Wednesday, June 08, 2016

TOP STORY >> Saluting our four-legged heroes

Leader staff writer

The Cabot Animal Shelter held a dedication on Saturday at the Military Working Dog Memorial.

Cabot Animal Shelter director Mike Wheeler said while traveling, he noticed there were war memorials but few recognizing military working dogs.

“I did not find one dedicated to military working dogs. What better place than at the animal shelter where people and dogs can bond every day?” Wheeler said.

The monument, flag pole, concrete and fence were paid for with $5,000 raised in donations specifically for the memorial.

Little Rock Air Force Base commander Col. Charles Brown with the 19th Airlift Wing said, “There is a true bond between military working dogs, combat airlift and what defenders do.”

Staff Sgt. Tommy Duncan is a military working dog handler with the 19th Security Forces. Brown said he was at the Dallas Fort Worth airport traveling when he met Duncan, who was in uniform. Brown had just been named commander of LRAFB.

Brown learned that Duncan was delayed. Duncan explained that if he has to spend the night, he has to find a kennel that will take a military working dog and fill out paperwork.

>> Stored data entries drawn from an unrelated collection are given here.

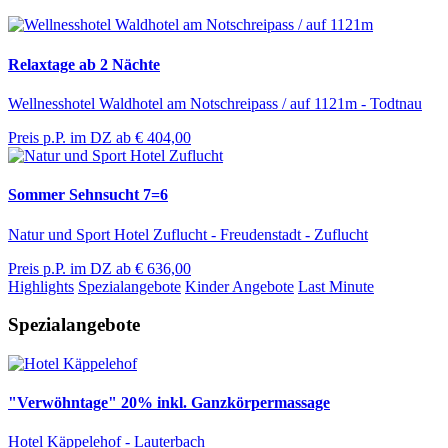
Relaxtage ab 2 Nächte
Wellnesshotel Waldhotel am Notschreipass / auf 1121m - Todtnau
Preis p.P. im DZ ab
€ 404,00
Sommer Sehnsucht 7=6
Natur und Sport Hotel Zuflucht - Freudenstadt - Zuflucht
Preis p.P. im DZ ab
€ 636,00
Highlights
Spezialangebote
Kinder Angebote
Last Minute
Spezialangebote
"Verwöhntage" 20% inkl. Ganzkörpermassage
Hotel Käppelehof - Lauterbach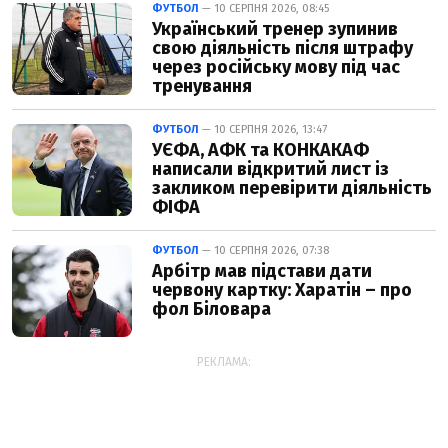
ФУТБОЛ
— 10 СЕРПНЯ 2026, 08:45
Український тренер зупинив
свою діяльність після штрафу
через російську мову під час
тренування
ФУТБОЛ
— 10 СЕРПНЯ 2026, 13:47
УЄФА, АФК та ​​КОНКАКАФ
написали відкритий лист із
закликом перевірити діяльність
ФІФА
ФУТБОЛ
— 10 СЕРПНЯ 2026, 07:38
Арбітр мав підстави дати
червону картку: Харатін – про
фол Біловара
РЕКЛАМА: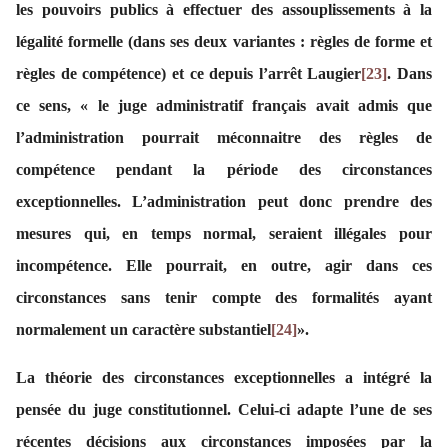
les pouvoirs publics à effectuer des assouplissements à la
légalité formelle (dans ses deux variantes : règles de forme et
règles de compétence) et ce depuis
l’arrêt Laugier
[23]
. Dans
ce sens, « le juge administratif français avait admis que
l’administration pourrait méconnaitre des règles de
compétence pendant la période des circonstances
exceptionnelles. L’administration peut donc prendre des
mesures qui, en temps normal, seraient illégales pour
incompétence. Elle pourrait, en outre, agir dans ces
circonstances sans tenir compte des formalités ayant
normalement un caractère substantiel
[24]
».
La théorie des circonstances exceptionnelles a intégré la
pensée du juge constitutionnel. Celui-ci adapte l’une de ses
récentes décisions aux circonstances imposées par la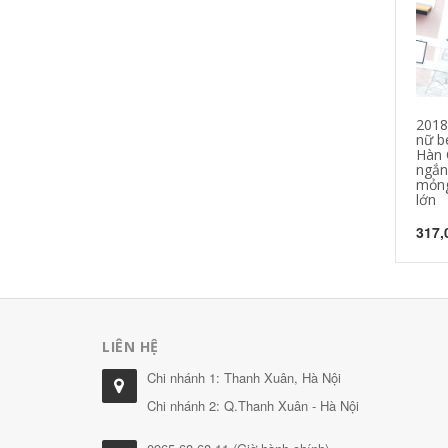
2018
nữ b
Hàn 
ngắn
mỏng
lớn
317,
LIÊN HỆ
Chi nhánh 1: Thanh Xuân, Hà Nội
Chi nhánh 2: Q.Thanh Xuân - Hà Nội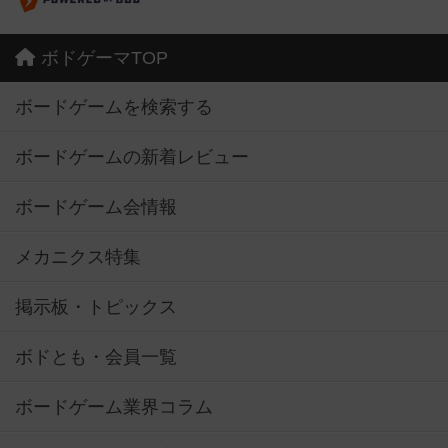
ボドゲーマTOP
ボードゲームを検索する
ボードゲームの新着レビュー
ボードゲーム会情報
メカニクス特集
掲示板・トピックス
ボドとも・会員一覧
ボードゲーム業界コラム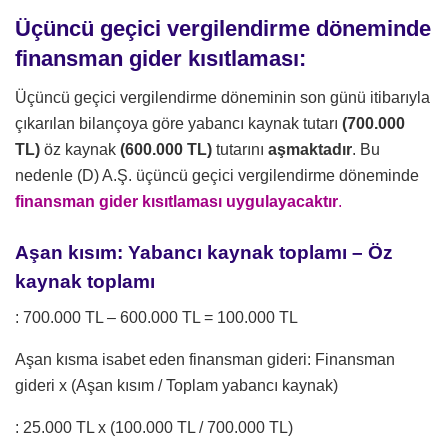
Üçüncü geçici vergilendirme döneminde
finansman gider kısıtlaması:
Üçüncü geçici vergilendirme döneminin son günü itibarıyla
çıkarılan bilançoya göre yabancı kaynak tutarı
(700.000
TL)
öz kaynak
(600.000 TL)
tutarını
aşmaktadır
. Bu
nedenle (D) A.Ş. üçüncü geçici vergilendirme döneminde
finansman gider kısıtlaması uygulayacaktır
.
Aşan kısım: Yabancı kaynak toplamı – Öz
kaynak toplamı
: 700.000 TL – 600.000 TL = 100.000 TL
Aşan kısma isabet eden finansman gideri: Finansman
gideri x (Aşan kısım / Toplam yabancı kaynak)
: 25.000 TL x (100.000 TL / 700.000 TL)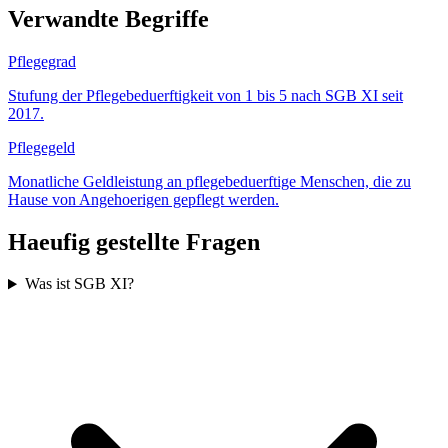
Verwandte Begriffe
Pflegegrad
Stufung der Pflegebeduerftigkeit von 1 bis 5 nach SGB XI seit
2017.
Pflegegeld
Monatliche Geldleistung an pflegebeduerftige Menschen, die zu
Hause von Angehoerigen gepflegt werden.
Haeufig gestellte Fragen
Was ist SGB XI?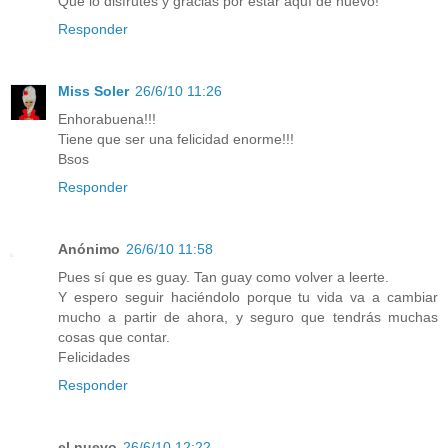
Qué lo disfrutes y gracias por estar aquí de nuevo!
Responder
Miss Soler
26/6/10 11:26
Enhorabuena!!!
Tiene que ser una felicidad enorme!!!
Bsos
Responder
Anónimo
26/6/10 11:58
Pues sí que es guay. Tan guay como volver a leerte.
Y espero seguir haciéndolo porque tu vida va a cambiar
mucho a partir de ahora, y seguro que tendrás muchas
cosas que contar.
Felicidades
Responder
el nuevo
26/6/10 12:22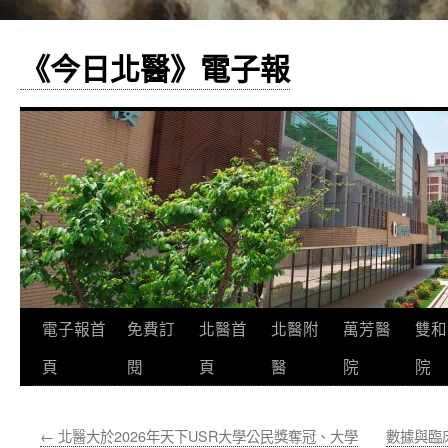
《今日北醫》電子報
跳
電子報首
免費訂
北醫首
北醫附
萬芳醫
雙和
至
頁
閱
頁
醫
院
院
主
←
北醫大於2026年天下USR大學公民獎奪冠、大學
數據與臨
要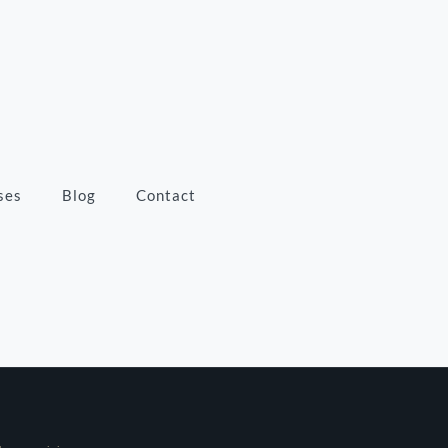
ses
Blog
Contact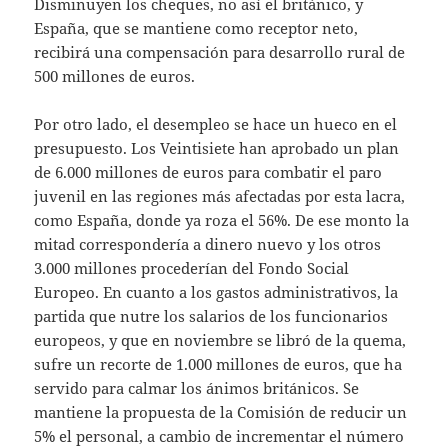
Disminuyen los cheques, no así el británico, y
España, que se mantiene como receptor neto,
recibirá una compensación para desarrollo rural de
500 millones de euros.
Por otro lado, el desempleo se hace un hueco en el
presupuesto. Los Veintisiete han aprobado un plan
de 6.000 millones de euros para combatir el paro
juvenil en las regiones más afectadas por esta lacra,
como España, donde ya roza el 56%. De ese monto la
mitad correspondería a dinero nuevo y los otros
3.000 millones procederían del Fondo Social
Europeo. En cuanto a los gastos administrativos, la
partida que nutre los salarios de los funcionarios
europeos, y que en noviembre se libró de la quema,
sufre un recorte de 1.000 millones de euros, que ha
servido para calmar los ánimos británicos. Se
mantiene la propuesta de la Comisión de reducir un
5% el personal, a cambio de incrementar el número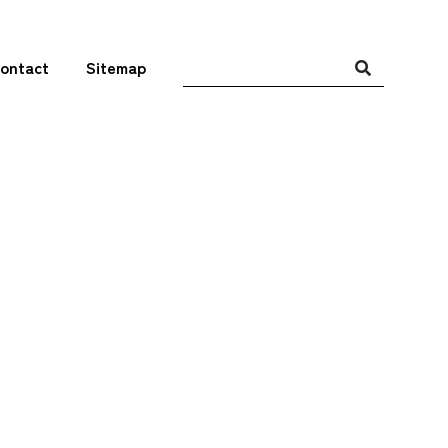
ontact
Sitemap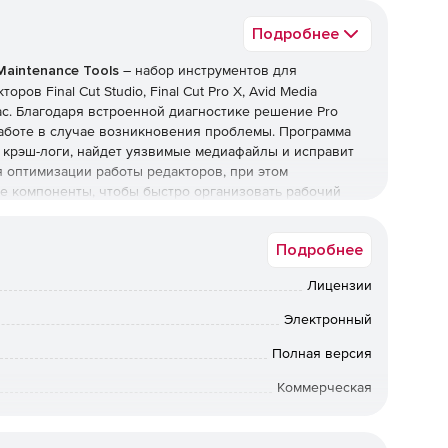
Подробнее
 Maintenance Tools
– набор инструментов для
в Final Cut Studio, Final Cut Pro X, Avid Media
ac. Благодаря встроенной диагностике решение Pro
работе в случае возникновения проблемы. Программа
т крэш-логи, найдет уязвимые медиафайлы и исправит
 оптимизации работы редакторов, при этом
е компоненты, чтобы быстро организовать рабочий
 встроенный планировщик, который позволяет
сканирование и настройку компонентов), очистку кэша,
Подробнее
Лицензии
Электронный
Полная версия
Коммерческая
а в электронном виде. Срок доставки: от 1 рабочего дня.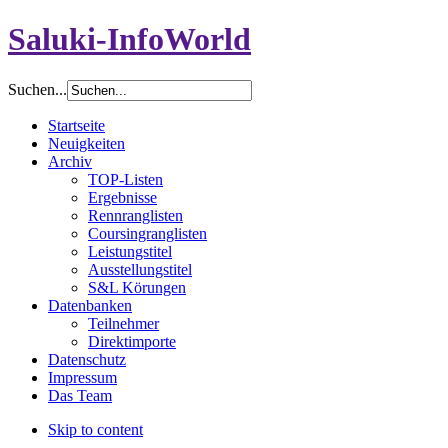
Saluki-InfoWorld
Suchen...
Startseite
Neuigkeiten
Archiv
TOP-Listen
Ergebnisse
Rennranglisten
Coursingranglisten
Leistungstitel
Ausstellungstitel
S&L Körungen
Datenbanken
Teilnehmer
Direktimporte
Datenschutz
Impressum
Das Team
Skip to content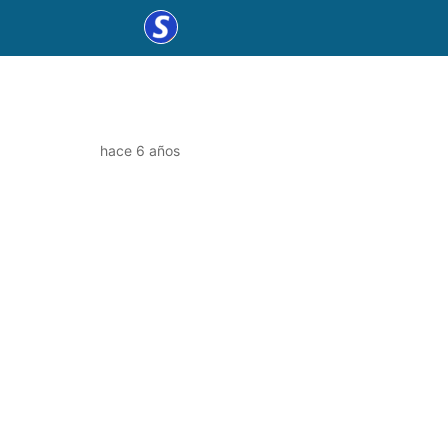
hace 6 años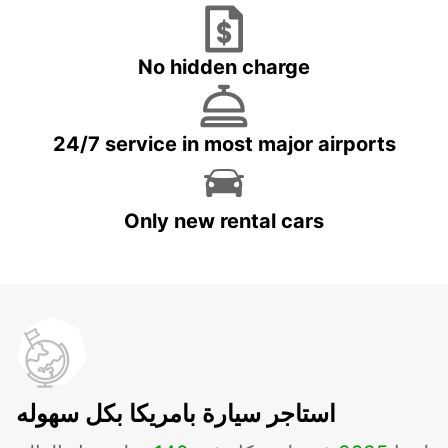
No hidden charge
24/7 service in most major airports
Only new rental cars
استاجر سيارة بامريكا بكل سهوله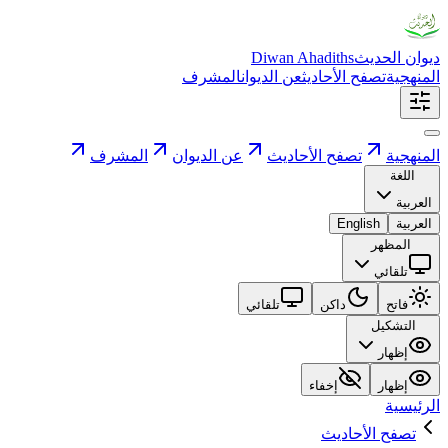
ديوان الحديث
Diwan Ahadiths
المنهجية
تصفح الأحاديث
عن الديوان
المشرف
المنهجية
تصفح الأحاديث
عن الديوان
المشرف
اللغة
العربية
العربية
English
المظهر
تلقائي
فاتح
داكن
تلقائي
التشكيل
إظهار
إظهار
إخفاء
الرئيسية
تصفح الأحاديث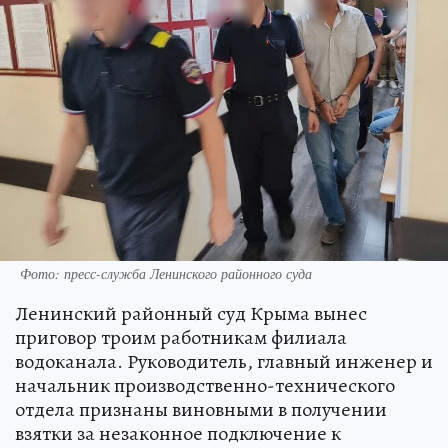
Фото: пресс-служба Ленинского районного суда
Ленинский районный суд Крыма вынес
приговор троим работникам филиала
водоканала. Руководитель, главный инженер и
начальник производственно-технического
отдела признаны виновными в получении
взятки за незаконное подключение к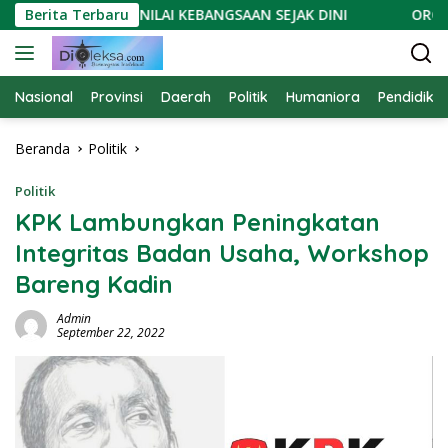
Langsung
TANAMKAN NILAI KEBANGSAAN SEJAK DINI
Berita Terbaru
ORCA LAMPUN
ke
konten
Nasional
Provinsi
Daerah
Politik
Humaniora
Pendidika
Beranda
Politik
Politik
KPK Lambungkan Peningkatan
Integritas Badan Usaha, Workshop
Bareng Kadin
Admin
September 22, 2022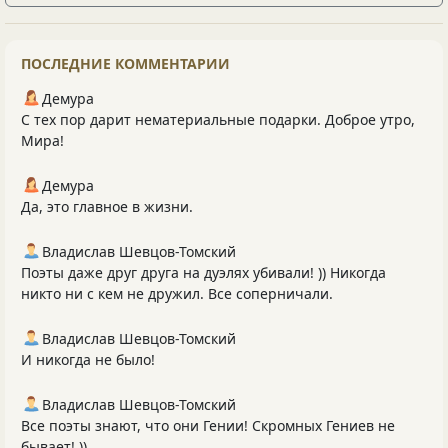
ПОСЛЕДНИЕ КОММЕНТАРИИ
Демура
С тех пор дарит нематериальные подарки. Доброе утро,
Мира!
Демура
Да, это главное в жизни.
Владислав Шевцов-Томский
Поэты даже друг друга на дуэлях убивали! )) Никогда
никто ни с кем не дружил. Все соперничали.
Владислав Шевцов-Томский
И никогда не было!
Владислав Шевцов-Томский
Все поэты знают, что они Гении! Скромных Гениев не
бывает! ))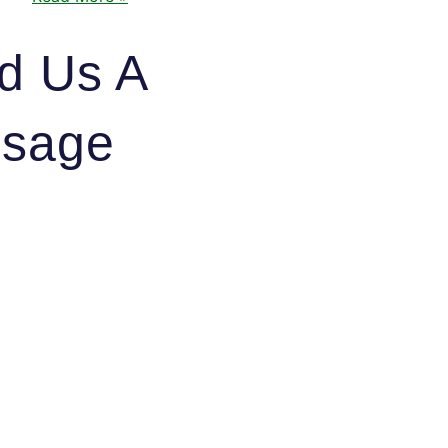
d Us A
sage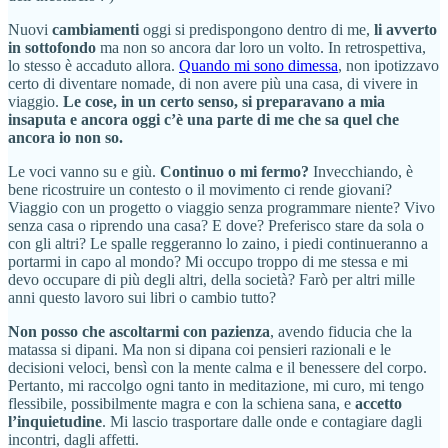
Nuovi
cambiamenti
oggi si predispongono dentro di me,
li avverto
in sottofondo
ma non so ancora dar loro un volto. In retrospettiva,
lo stesso è accaduto allora.
Quando mi sono dimessa
, non ipotizzavo
certo di diventare nomade, di non avere più una casa, di vivere in
viaggio.
Le cose, in un certo senso, si preparavano a mia
insaputa e ancora oggi c’è una parte di me che sa quel che
ancora io non so.
Le voci vanno su e giù.
Continuo o mi fermo?
Invecchiando, è
bene ricostruire un contesto o il movimento ci rende giovani?
Viaggio con un progetto o viaggio senza programmare niente? Vivo
senza casa o riprendo una casa? E dove? Preferisco stare da sola o
con gli altri? Le spalle reggeranno lo zaino, i piedi continueranno a
portarmi in capo al mondo? Mi occupo troppo di me stessa e mi
devo occupare di più degli altri, della società? Farò per altri mille
anni questo lavoro sui libri o cambio tutto?
Non posso che ascoltarmi con pazienza
, avendo fiducia che la
matassa si dipani. Ma non si dipana coi pensieri razionali e le
decisioni veloci, bensì con la mente calma e il benessere del corpo.
Pertanto, mi raccolgo ogni tanto in meditazione, mi curo, mi tengo
flessibile, possibilmente magra e con la schiena sana, e
accetto
l’inquietudine
. Mi lascio trasportare dalle onde e contagiare dagli
incontri, dagli affetti.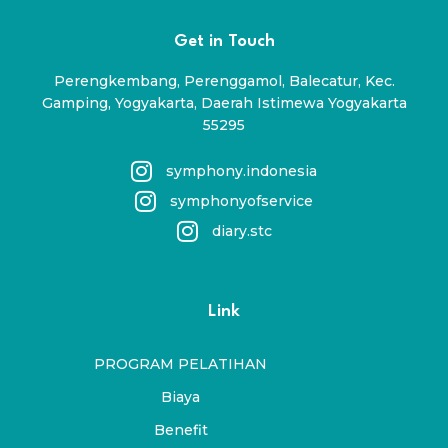
Get in Touch
Perengkembang, Perenggamol, Balecatur, Kec.
Gamping, Yogyakarta, Daerah Istimewa Yogyakarta
55295
symphony.indonesia
symphonyofservice
diary.stc
Link
PROGRAM PELATIHAN
Biaya
Benefit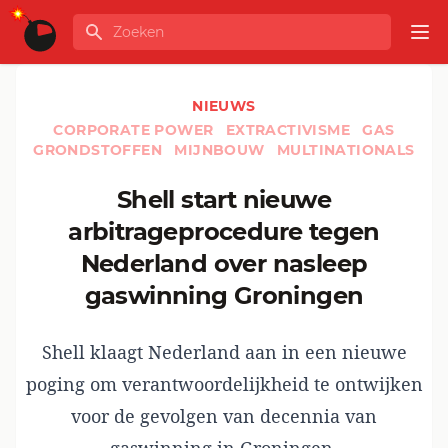
Ga naar de inhoud
Zoeken
GLOBALINFO
Op
NIEUWS
CORPORATE POWER
EXTRACTIVISME
GAS
GRONDSTOFFEN
MIJNBOUW
MULTINATIONALS
Shell start nieuwe
arbitrageprocedure tegen
Nederland over nasleep
gaswinning Groningen
Shell klaagt Nederland aan in een nieuwe
poging om verantwoordelijkheid te ontwijken
voor de gevolgen van decennia van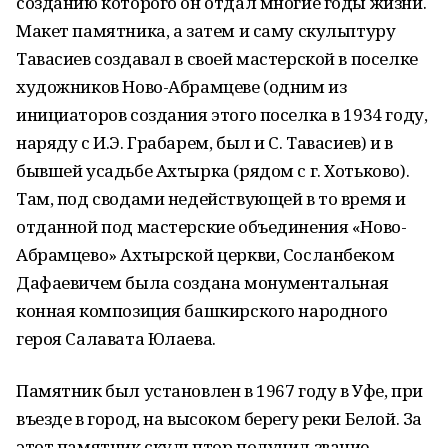
созданию которого он отдал многие годы жизни.
Макет памятника, а затем и саму скульптуру
Тавасиев создавал в своей мастерской в поселке
художников Ново-Абрамцеве (одним из
инициаторов создания этого поселка в 1934 году,
наряду с И.Э. Грабарем, был и С. Тавасиев) и в
бывшей усадьбе Ахтырка (рядом с г. Хотьково).
Там, под сводами недействующей в то время и
отданной под мастерские объединения «Ново-
Абрамцево» Ахтырской церкви, Сосланбеком
Дафаевичем была создана монументальная
конная композиция башкирского народного
героя Салавата Юлаева.
Памятник был установлен в 1967 году в Уфе, при
въезде в город, на высоком берегу реки Белой. За
этот памятник скульптор получил звание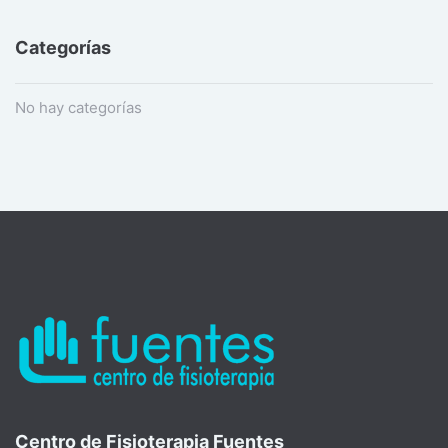
Categorías
No hay categorías
Centro de Fisioterapia Fuentes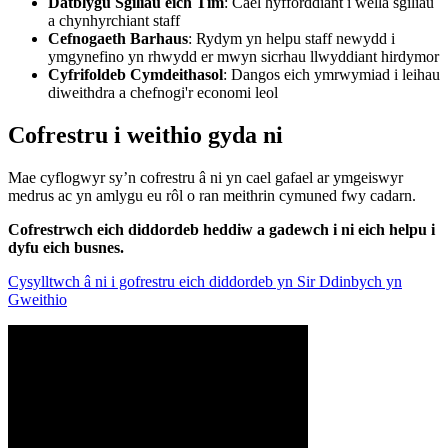
Datblygu Sgiliau eich Tîm
: Cael hyfforddiant i wella sgiliau
a chynhyrchiant staff
Cefnogaeth Barhaus
: Rydym yn helpu staff newydd i
ymgynefino yn rhwydd er mwyn sicrhau llwyddiant hirdymor
Cyfrifoldeb Cymdeithasol
: Dangos eich ymrwymiad i leihau
diweithdra a chefnogi'r economi leol
Cofrestru i weithio gyda ni
Mae cyflogwyr sy’n cofrestru â ni yn cael gafael ar ymgeiswyr
medrus ac yn amlygu eu rôl o ran meithrin cymuned fwy cadarn.
Cofrestrwch eich diddordeb heddiw a gadewch i ni eich helpu i
dyfu eich busnes.
Cysylltwch â ni i gofrestru eich diddordeb yn Sir Ddinbych yn
Gweithio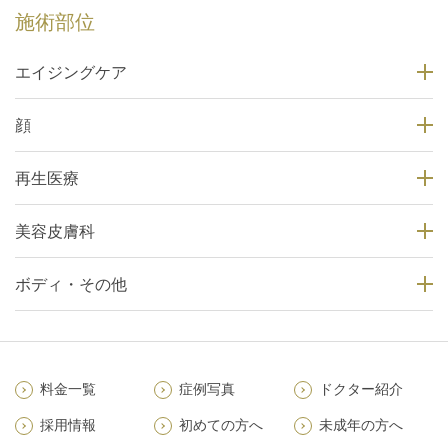
施術部位
エイジングケア
顔
再生医療
美容皮膚科
ボディ・その他
料金一覧
症例写真
ドクター紹介
採用情報
初めての方へ
未成年の方へ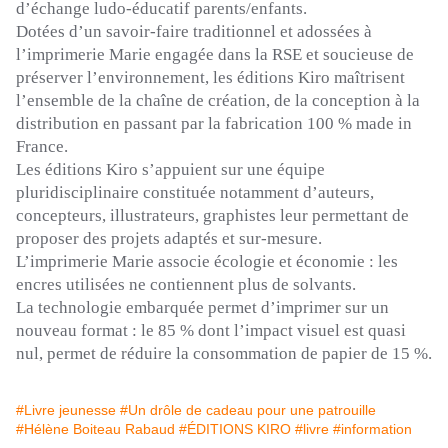
d’échange
ludo-éducatif
parents/enfants.
Dotées d’un savoir-faire traditionnel et adossées à
l’imprimerie Marie engagée dans la
RSE
et soucieuse de
préserver l’environnement, les éditions
Kiro
maîtrisent
l’ensemble de la chaîne de création, de la conception à la
distribution en passant par la fabrication 100 %
made
in
France.
Les éditions
Kiro
s’appuient sur une équipe
pluridisciplinaire constituée notamment d’auteurs,
concepteurs, illustrateurs, graphistes leur permettant de
proposer des projets adaptés et sur-mesure.
L’imprimerie Marie associe écologie et économie :
les
encres utilisées ne contiennent plus de solvants.
La technologie embarquée permet d’imprimer sur un
nouveau format :
le 85 % dont l’impact visuel est quasi
nul, permet de réduire la consommation de papier de 15 %.
#Livre jeunesse
#Un drôle de cadeau pour une patrouille
#Hélène Boiteau Rabaud
#ÉDITIONS KIRO
#livre
#information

He does a kennel check every four hours to make sure his dog Ricsi has water and food. Duncan then has to fill out paperwork to get the dog out of kennel service and transport the dog to the airport.

“(Duncan) wasn’t able to do anything without putting his military working dog first, and in combat Ricsi wouldn’t do anything without putting Tommy first. This bond lasts forever,” Brown said.

Duncan was deployed to Al Dhafra Air Base, United Arab Emirates, where there were no C-130Js stationed. He was working with 250 military personnel and Ricsi.

The kennel had been decertified. The dogs were living in substandard conditions.

“(Duncan) quickly became recognized as the leading instructor over there,” Brown said.

The sergeant stayed behind after his six-month deployment with his know-how and expertise to ensure the base built the right kennel for the right price for the dogs to execute the mission, Brown said.

“It is undeniable there is a special bond between humans and dogs. Many of us have pets of our own. For a canine handler, dogs are more than pets. We are partners. We have to trust each other in order to be an effective dog team,” Duncan said.

“The bond between a military working dog and his handler grows while being deployed,” the sergeant continued. “We are hardly ever separated. When I had days off, I felt I needed to go in and spend time with him so he wasn’t sitting in a kennel all day. We played and threw the Kong (dog toy) and just let them be a dog,” Duncan said.

Duncan said soon Ricsi will be retired and the sergeant will bring Ricsi home to be a part of his family.

“That is the greatest part I’m looking forward to — letting him relax and have a life as a dog and do what he wants,” Duncan said.